J’étais en train de mourir. Je pouvais ressentir le gras qui aspirait la vie hors de moi. Si je me serais contenté d’essayer d’« aimer la peau dans laquelle je me trouvais » tout en embrassant mon corps gras ; je serais mort. J’étais malade et il me fallait chercher un traitement approprié, basé sur des preuves pour survivre. Suggérer que je fasse n’importe quoi d’autre est de l’ignorance, et se battre pour éliminer l’accès à de tels soins est contraire à l’éthique et est préjudiciable en soi. Pour être franc, le mépris flagrant envers les tonnes de preuves accumulées réduit la position des négationnistes de l’obésité au niveau des controverses concernant la vaccination ou celle de la terre plate… tout simplement idiot, mais dangereux.
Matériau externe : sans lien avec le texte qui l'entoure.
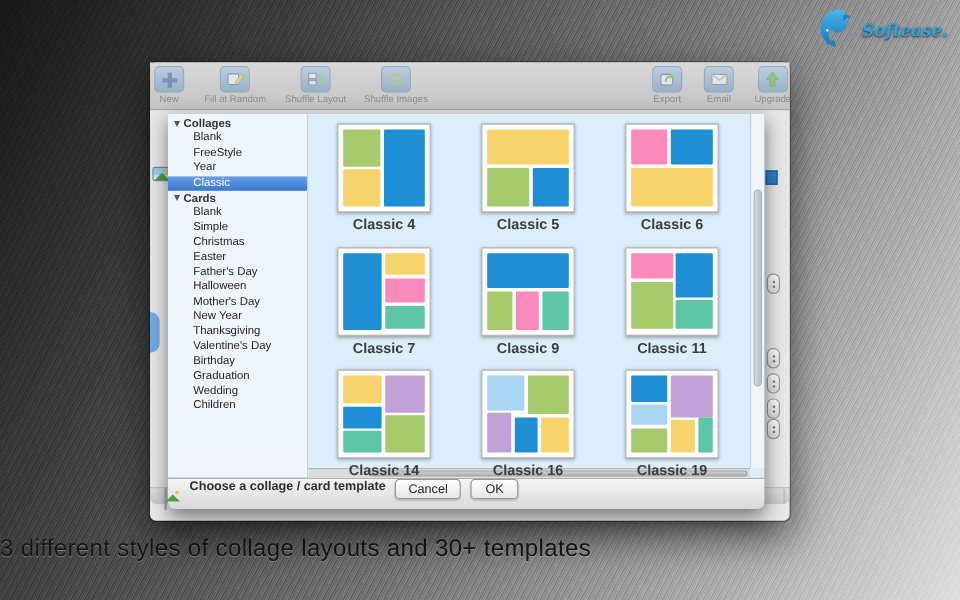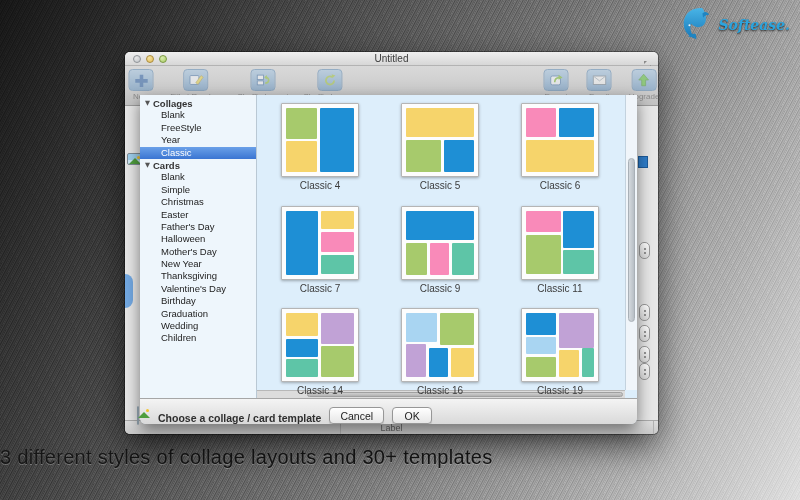"Untitled" div.titlebar { html: <div> <div> <span></span> <span></span> <span></span> </div> <span>Untitled</span> <span> <svg> <path></path> <path></path> </svg> </span> </div> -> none }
Je me bats pour l’équité, l’égalité, le respect et la dignité. Je me bats pour mettre fin aux préjugés liés au poids. Je me bats pour l’accès aux soins et aux traitements. Mais ce que je ne dis jamais à quelqu’un, c’est de la manière dont il.elle doit gérer sa santé ou ce qui est le mieux pour eux. Je ne connais pas leur situation, elle est probablement très différente de la mienne, ce n’est pas ma place de dire ce qui est bon pour eux. La seule chose que nous devrions faire est de partager les informations qui sont fondées sur les preuves, et ce afin que nous puissions tous faire des décisions en connaissance de cause. J’aimerais que les négationnistes de l’obésité m’accordent cette même courtoisie.